[[ Text segment, beginning ]]

Review of Stan Lee, Amazing Fantastic Incredible: A Marvelous Memoir
The Australian, February 6, 2016
News of a film called something like Spider-Man 7: The Almost Unbelievably Prompt Return of Spider-Man, is likely to inspire you to do one of two things. You’ll either leap to the box office, cash in fist, raring for another round of scoundrel-thrashing. Or you’ll reach for the object closet to you and hurl it at the wall.
Oddly, I do both. I love superhero movies, with all their roister and elan. But sometimes, in the dark reaches of the night, I worry that all the sequels, prequels and reboots are a villain’s plot to make the characters run out of things to do. And then we’d be left with superhero mumblecore: whole trilogies of Iron Man swearing at a toaster, of Spider-Man making soup and blogging about ennui.
But we’re not there yet. Joss Whedon’s Avengers movies and James Gunn’s Guardians of the Galaxy blended and refizzed the Marvel universe in ways both satisfying and entertaining. We need more franchises for the magnificent female characters, such as Black Widow and Scarlet Witch. And superhero movies continue to command huge box office takings.

[[ Text segment, end ]]

What you will do:
1) From the memoir review, extract the passage that begins at the words "But we’re not" and stops after the words "box office takings.".
2) List every individual superhero character named in the memoir review.
3) Answer these questions from the memoir review:
(a) In which newspaper and on what date did the review appear?
(b) Who made the Avengers movies?
(c) In the imagined superhero mumblecore, what would Iron Man be doing for whole trilogies?

[[ Entries supplied, beginning ]]

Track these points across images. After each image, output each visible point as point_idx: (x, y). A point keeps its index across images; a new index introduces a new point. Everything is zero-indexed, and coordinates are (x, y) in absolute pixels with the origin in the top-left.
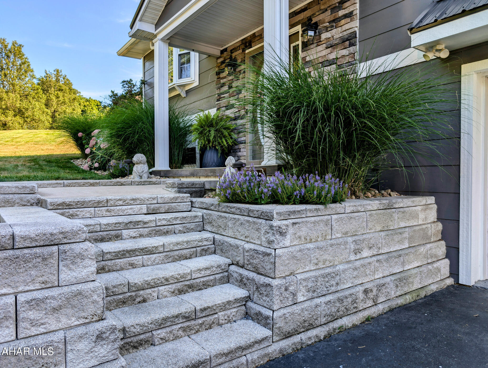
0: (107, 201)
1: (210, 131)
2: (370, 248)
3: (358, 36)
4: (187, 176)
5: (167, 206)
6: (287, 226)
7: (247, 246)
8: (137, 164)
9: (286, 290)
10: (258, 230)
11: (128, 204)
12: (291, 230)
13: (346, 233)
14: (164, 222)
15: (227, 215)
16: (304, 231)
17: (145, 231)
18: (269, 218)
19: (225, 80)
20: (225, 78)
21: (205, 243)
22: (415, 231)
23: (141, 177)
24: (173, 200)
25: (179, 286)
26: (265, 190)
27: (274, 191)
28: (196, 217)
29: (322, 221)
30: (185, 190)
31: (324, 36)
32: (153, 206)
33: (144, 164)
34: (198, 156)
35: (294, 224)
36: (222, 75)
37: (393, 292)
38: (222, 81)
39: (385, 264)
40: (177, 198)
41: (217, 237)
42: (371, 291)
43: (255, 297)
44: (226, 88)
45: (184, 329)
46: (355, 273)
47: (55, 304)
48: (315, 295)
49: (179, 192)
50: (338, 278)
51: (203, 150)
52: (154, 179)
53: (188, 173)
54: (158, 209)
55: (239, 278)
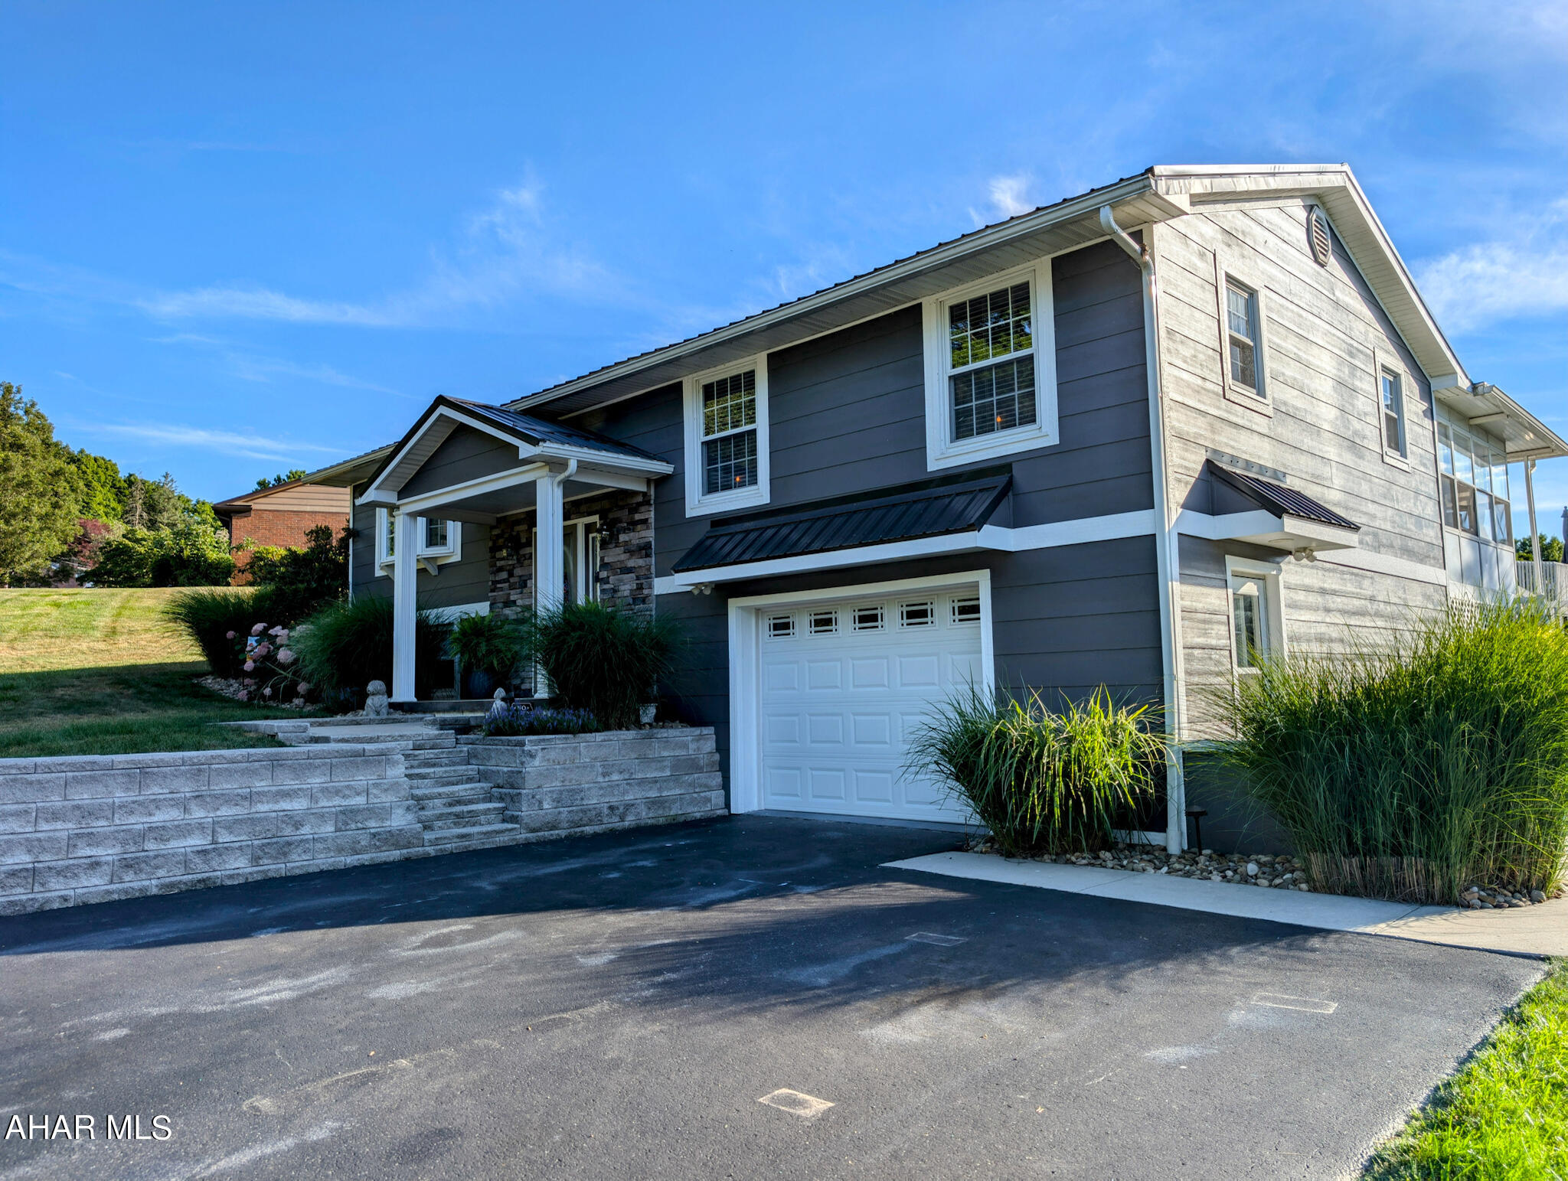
0: (378, 737)
1: (478, 644)
2: (621, 773)
3: (653, 547)
4: (444, 711)
5: (431, 742)
6: (536, 750)
7: (505, 769)
8: (373, 694)
9: (533, 797)
10: (515, 755)
11: (396, 740)
12: (540, 754)
13: (596, 758)
14: (432, 756)
15: (490, 747)
16: (552, 755)
17: (416, 763)
18: (522, 744)
19: (502, 563)
20: (503, 559)
21: (470, 773)
22: (679, 760)
23: (378, 713)
24: (437, 737)
25: (449, 800)
26: (523, 723)
27: (531, 724)
28: (461, 751)
29: (570, 747)
30: (447, 727)
31: (622, 538)
32: (418, 742)
33: (383, 694)
34: (458, 676)
35: (542, 749)
36: (498, 555)
37: (644, 813)
38: (499, 564)
39: (636, 787)
40: (442, 734)
41: (481, 767)
42: (618, 808)
43: (510, 807)
44: (504, 575)
45: (455, 824)
46: (602, 792)
47: (386, 787)
48: (560, 805)
49: (441, 729)
50: (582, 794)
51: (467, 671)
52: (398, 715)
53: (446, 707)
54: (423, 745)
55: (499, 796)
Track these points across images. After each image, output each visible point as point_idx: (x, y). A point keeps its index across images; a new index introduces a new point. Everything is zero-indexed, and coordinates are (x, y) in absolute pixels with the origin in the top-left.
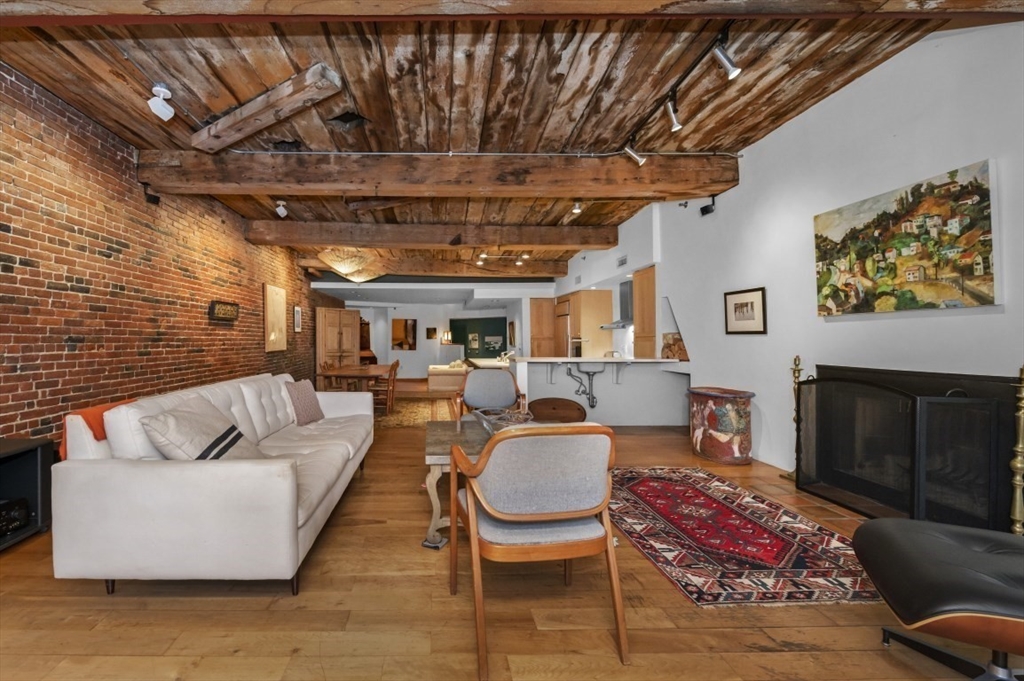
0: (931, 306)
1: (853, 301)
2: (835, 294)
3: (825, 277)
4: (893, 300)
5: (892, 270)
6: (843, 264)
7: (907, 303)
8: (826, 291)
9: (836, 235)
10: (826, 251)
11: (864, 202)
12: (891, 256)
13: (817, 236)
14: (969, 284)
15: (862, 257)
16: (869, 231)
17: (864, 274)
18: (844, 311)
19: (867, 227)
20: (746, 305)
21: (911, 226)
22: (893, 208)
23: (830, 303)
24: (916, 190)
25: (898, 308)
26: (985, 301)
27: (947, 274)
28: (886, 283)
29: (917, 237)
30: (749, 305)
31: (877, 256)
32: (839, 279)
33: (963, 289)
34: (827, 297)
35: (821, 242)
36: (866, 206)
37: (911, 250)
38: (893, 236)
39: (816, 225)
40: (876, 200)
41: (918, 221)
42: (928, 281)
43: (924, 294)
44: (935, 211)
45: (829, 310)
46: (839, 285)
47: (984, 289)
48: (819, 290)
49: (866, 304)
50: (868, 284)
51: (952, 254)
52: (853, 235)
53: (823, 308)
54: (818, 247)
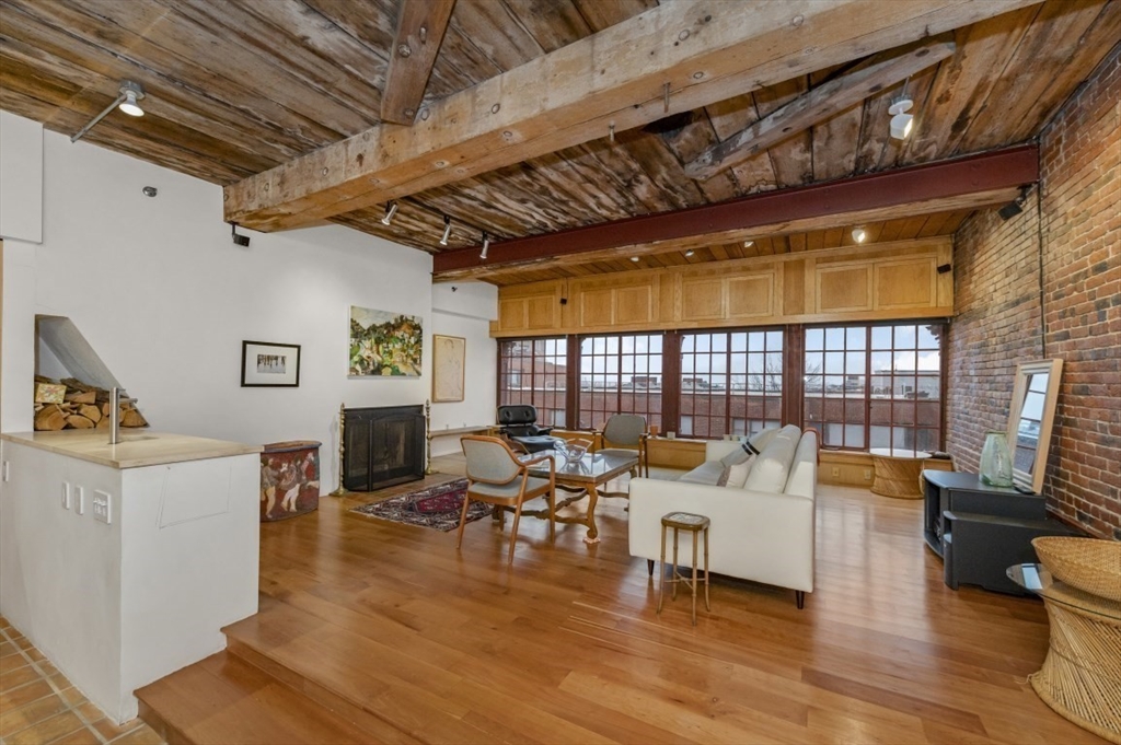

[[ Entries supplied, end ]]

Task answers:
1)
But we’re not there yet. Joss Whedon’s Avengers movies and James Gunn’s Guardians of the Galaxy blended and refizzed the Marvel universe in ways both satisfying and entertaining. We need more franchises for the magnificent female characters, such as Black Widow and Scarlet Witch. And superhero movies continue to command huge box office takings.

2)
Spider-Man
Iron Man
Black Widow
Scarlet Witch

3)
(a) The Australian, February 6, 2016
(b) Joss Whedon
(c) Swearing at a toaster